Moradores fazem protesto pedindo por negociação ao invés de despejo

Aproximadamente 40 manifestantes protestam em frente ao Palácio da Justiça, no Centro; o trânsito não foi prejudicado até o momento

iG Minas Gerais | JOSÉ VÍTOR CAMILO |

Cidades - Belo Horizonte - MG
Moradores da ocupacao William Rosa se preparam para resistir ao ato de reitegracao de posse que esta prevista para acontecer nos proximos quinze dias

FOTO: FERNANDA CARVALHO / O TEMPO - 07.08.2014
FERNANDA CARVALHO / O TEMPO
Cidades - Belo Horizonte - MG Moradores da ocupacao William Rosa se preparam para resistir ao ato de reitegracao de posse que esta prevista para acontecer nos proximos quinze dias FOTO: FERNANDA CARVALHO / O TEMPO - 07.08.2014

Moradores das três ocupações da Mata do Isidoro, na divisa da região Norte de Belo Horizonte e a cidade de Santa Luzia, protestam no Centro da capital, na tarde desta sexta-feira (8), contra a ordem de despejo que deve ser cumprida a partir de segunda-feira (11) pela Polícia Militar (PM).

O protesto, conforme membros das Brigadas Populares, aconteceria  na porta do Tribunal de Justiça, na rua Goiás. Entretanto, por volta das 15h30 os cerca de 40 manifestantes, conforme a contagem da PM, se deslocaram para a avenida Afonso Pena, em frente ao Palácio da Justiça.

O objetivo do protesto seria chamar a atenção das autoridades para que seja feita uma negociação e não o despejo forçado, como foi anunciado pela polícia. Com placas e gritos de guerra, os moradores das ocupações garantem que resistirão até o fim. "Um, dois, três quatro, cinco, mil, roubaram o meu dinheiro e o viaduto já caiu" é um dos gritos entoados pelo grupo. "Não aceitamos despejo, preferimos morrer na luta do que sobreviver no aluguel", dizia uma faixa.

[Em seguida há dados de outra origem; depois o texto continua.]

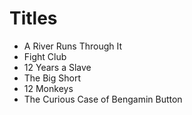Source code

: # Titles

- A River Runs Through It
- Fight Club
- 12 Years a Slave
- The Big Short
- 12 Monkeys
- The Curious Case of Bengamin Button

A manifestação pacífica acontece apenas no passeio e no acostamento da avenida, não prejudicando o trânsito na região.

O despejo

A Polícia Militar (PM) reafirmou, nesta sexta-feira (8), que a desocupação na área da Mata do Isidoro acontecerá a partir da próxima segunda-feira (11). O terreno abriga as ocupações da Granja Werneck (Vitória, Rosa Leão e Esperança), Zilah Spósito e Fazenda Tamboril, que têm, conforme os moradores, aproximadamente 8 mil famílias.

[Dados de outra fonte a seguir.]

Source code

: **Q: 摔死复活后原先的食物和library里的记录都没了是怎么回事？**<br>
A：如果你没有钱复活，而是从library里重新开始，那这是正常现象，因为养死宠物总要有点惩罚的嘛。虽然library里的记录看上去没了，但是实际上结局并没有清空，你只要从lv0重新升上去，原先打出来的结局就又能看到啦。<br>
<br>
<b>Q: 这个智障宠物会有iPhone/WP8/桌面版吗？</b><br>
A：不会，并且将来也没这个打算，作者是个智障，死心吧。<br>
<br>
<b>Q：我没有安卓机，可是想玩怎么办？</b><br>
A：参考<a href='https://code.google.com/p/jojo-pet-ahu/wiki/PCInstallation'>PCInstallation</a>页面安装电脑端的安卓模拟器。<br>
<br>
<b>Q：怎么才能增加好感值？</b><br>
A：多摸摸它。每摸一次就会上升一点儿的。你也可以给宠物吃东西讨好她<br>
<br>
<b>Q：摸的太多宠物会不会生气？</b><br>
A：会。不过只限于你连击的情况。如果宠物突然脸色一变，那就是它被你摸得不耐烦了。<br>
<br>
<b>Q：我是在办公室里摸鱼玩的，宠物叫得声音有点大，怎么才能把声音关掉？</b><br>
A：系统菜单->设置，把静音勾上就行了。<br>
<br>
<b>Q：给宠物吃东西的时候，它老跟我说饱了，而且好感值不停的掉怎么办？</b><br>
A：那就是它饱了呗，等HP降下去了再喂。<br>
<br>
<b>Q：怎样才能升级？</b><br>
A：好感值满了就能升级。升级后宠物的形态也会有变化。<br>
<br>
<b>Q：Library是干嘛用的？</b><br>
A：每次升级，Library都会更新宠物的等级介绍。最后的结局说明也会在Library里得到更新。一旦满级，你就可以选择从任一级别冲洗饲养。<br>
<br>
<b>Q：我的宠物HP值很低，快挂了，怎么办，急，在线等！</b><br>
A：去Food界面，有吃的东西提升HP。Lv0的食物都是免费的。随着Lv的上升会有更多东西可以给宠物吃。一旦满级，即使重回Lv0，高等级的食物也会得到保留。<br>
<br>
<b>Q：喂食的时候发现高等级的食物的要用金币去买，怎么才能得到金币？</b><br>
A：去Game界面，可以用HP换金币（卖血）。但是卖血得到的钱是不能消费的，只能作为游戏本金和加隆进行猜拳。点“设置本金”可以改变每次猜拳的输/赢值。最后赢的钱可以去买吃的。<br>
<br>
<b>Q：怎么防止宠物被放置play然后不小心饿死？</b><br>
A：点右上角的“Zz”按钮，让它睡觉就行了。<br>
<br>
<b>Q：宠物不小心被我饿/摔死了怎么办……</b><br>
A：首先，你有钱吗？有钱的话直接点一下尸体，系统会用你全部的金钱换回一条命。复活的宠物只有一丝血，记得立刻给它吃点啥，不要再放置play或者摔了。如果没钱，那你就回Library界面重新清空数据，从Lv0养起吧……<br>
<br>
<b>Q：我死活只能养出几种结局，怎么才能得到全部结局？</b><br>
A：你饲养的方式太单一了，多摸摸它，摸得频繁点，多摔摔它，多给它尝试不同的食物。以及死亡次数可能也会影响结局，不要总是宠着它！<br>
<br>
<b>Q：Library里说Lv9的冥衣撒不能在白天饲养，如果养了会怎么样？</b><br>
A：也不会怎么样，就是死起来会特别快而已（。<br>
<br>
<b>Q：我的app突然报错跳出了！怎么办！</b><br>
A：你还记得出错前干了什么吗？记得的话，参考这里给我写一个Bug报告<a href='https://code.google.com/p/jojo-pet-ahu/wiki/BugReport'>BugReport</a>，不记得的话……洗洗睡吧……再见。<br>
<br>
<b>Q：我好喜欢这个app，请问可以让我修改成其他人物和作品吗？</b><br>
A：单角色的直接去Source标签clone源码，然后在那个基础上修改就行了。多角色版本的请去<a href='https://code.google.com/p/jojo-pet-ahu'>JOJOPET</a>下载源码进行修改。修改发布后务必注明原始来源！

Apesar da data ter sido informada, representantes das ocupações se intimidam com a presença da PM no local que, na manhã desta sexta está mapeando o terreno e rodeando os moradores. Uma moradora da ocupação Zilah Spósito informou que após entrar em contato com o presidente da Comissão de Direitos Humanos da OAB Willian Santos, os militares deixaram o local. Mas continuam rodeando. Santos confirmou que recebeu a denúncia de moradores da ocupação que estavam com medo de que a desocupação começasse a qualquer momento.

A assessoria do Tribunal de Justiça de Minas Gerais (TJMG) informou que a liminar expedida em agosto do ano passado que determina a desocupação da área continua valendo e agora está em fase de cumprimento de mandado, e que foram delegados oficiais de Justiça para o local.